### Texto base
Nuestra sociedad se ha vuelto demasiado racional. El concepto viene del
latín "reor, ratum", que significa calcular. En otras palabras, hemos
aprendido a ser calculadores. Ponderamos demasiado ciertas decisiones que
podrían ser más diligentes y valientes si no miráramos tanto su precio en
sacrificio o generosidad. En el fondo, además de mezquindad, el ser
calculadores supone poca confianza en Dios. Lo prevemos y lo programamos
todo para no poner en riesgo nuestra comodidad o conveniencia.

También José habrá hecho sus cálculos y previsiones. "Será Hijo del
Altísimo", le dijo María. Y Él concluyó en su imaginación: "Nacerá en un
palacio, con los mejores médicos. Viviremos con él en Jerusalén, la
capital. Nos darán como casa el Templo de Salomón. Y vendrán reyes y reinas
de todas partes a visitarnos. Ya no tendré que trabajar de carpintero".

### Material extraído
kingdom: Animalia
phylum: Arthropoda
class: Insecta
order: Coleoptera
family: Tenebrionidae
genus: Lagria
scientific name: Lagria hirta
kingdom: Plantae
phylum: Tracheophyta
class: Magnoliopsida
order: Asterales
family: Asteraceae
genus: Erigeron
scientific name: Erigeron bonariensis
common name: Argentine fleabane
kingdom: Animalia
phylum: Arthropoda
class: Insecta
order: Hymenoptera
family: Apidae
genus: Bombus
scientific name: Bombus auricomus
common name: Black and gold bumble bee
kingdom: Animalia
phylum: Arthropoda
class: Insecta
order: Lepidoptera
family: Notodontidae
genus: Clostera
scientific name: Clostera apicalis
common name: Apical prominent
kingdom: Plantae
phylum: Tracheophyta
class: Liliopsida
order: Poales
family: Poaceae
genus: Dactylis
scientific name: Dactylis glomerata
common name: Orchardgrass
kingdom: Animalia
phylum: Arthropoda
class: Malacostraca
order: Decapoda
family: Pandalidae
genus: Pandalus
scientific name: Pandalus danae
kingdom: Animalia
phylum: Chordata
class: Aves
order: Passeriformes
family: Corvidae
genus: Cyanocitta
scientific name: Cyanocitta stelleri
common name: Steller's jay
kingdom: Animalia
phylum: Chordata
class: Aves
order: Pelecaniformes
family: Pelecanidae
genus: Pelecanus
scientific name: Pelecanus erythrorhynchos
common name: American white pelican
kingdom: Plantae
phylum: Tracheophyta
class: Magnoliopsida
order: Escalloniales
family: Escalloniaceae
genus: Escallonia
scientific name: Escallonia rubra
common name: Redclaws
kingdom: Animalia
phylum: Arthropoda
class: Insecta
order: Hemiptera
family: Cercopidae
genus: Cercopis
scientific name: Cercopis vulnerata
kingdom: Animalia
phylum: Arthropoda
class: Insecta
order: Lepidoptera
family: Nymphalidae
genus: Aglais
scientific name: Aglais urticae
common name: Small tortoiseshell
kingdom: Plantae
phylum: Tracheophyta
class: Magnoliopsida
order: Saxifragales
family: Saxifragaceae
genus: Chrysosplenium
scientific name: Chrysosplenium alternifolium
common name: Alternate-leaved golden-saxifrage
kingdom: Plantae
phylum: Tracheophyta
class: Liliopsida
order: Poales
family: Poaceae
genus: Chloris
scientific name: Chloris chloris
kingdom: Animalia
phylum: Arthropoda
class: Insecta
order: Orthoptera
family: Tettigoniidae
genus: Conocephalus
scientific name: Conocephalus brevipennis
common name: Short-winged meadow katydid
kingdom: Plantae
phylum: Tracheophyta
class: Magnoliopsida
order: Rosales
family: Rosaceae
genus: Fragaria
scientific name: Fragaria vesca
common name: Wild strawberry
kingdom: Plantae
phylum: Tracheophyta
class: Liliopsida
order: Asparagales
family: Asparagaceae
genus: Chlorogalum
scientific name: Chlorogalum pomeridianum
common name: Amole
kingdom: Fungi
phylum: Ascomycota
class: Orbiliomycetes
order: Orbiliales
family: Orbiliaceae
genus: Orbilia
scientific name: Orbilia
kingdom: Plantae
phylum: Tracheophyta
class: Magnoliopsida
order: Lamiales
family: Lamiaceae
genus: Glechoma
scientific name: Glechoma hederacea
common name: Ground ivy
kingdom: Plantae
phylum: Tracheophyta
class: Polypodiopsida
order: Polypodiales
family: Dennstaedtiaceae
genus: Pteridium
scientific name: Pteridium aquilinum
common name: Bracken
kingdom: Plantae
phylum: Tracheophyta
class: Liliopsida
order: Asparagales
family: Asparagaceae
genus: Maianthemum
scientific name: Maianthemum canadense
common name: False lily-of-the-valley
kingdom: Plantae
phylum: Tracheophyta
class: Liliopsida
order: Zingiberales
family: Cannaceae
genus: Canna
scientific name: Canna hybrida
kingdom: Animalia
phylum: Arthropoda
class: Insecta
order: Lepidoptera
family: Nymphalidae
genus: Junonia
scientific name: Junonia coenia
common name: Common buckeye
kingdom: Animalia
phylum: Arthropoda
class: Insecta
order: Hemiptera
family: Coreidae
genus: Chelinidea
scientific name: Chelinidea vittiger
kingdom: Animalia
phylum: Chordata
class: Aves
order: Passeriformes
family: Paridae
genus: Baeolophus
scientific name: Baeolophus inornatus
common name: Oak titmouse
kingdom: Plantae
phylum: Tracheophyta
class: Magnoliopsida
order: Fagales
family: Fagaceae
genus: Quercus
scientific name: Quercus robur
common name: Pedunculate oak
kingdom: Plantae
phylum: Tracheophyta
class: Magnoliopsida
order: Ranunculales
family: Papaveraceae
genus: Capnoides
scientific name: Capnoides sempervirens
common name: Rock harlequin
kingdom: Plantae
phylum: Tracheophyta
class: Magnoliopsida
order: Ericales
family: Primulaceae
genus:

### Tareas
- 1) Escribe sin cambios todo lo que va en el texto base desde "Nuestra sociedad se" hasta "comodidad o conveniencia.".
- 2) Enumera todos los verbos conjugados en futuro que aparecen en lo que José imagina en el texto base, desde "Nacerá en un palacio" hasta el final.

### Resultados esperados
- 1)
Nuestra sociedad se ha vuelto demasiado racional. El concepto viene del
latín "reor, ratum", que significa calcular. En otras palabras, hemos
aprendido a ser calculadores. Ponderamos demasiado ciertas decisiones que
podrían ser más diligentes y valientes si no miráramos tanto su precio en
sacrificio o generosidad. En el fondo, además de mezquindad, el ser
calculadores supone poca confianza en Dios. Lo prevemos y lo programamos
todo para no poner en riesgo nuestra comodidad o conveniencia.

- 2) Nacerá, Viviremos, darán, vendrán, tendré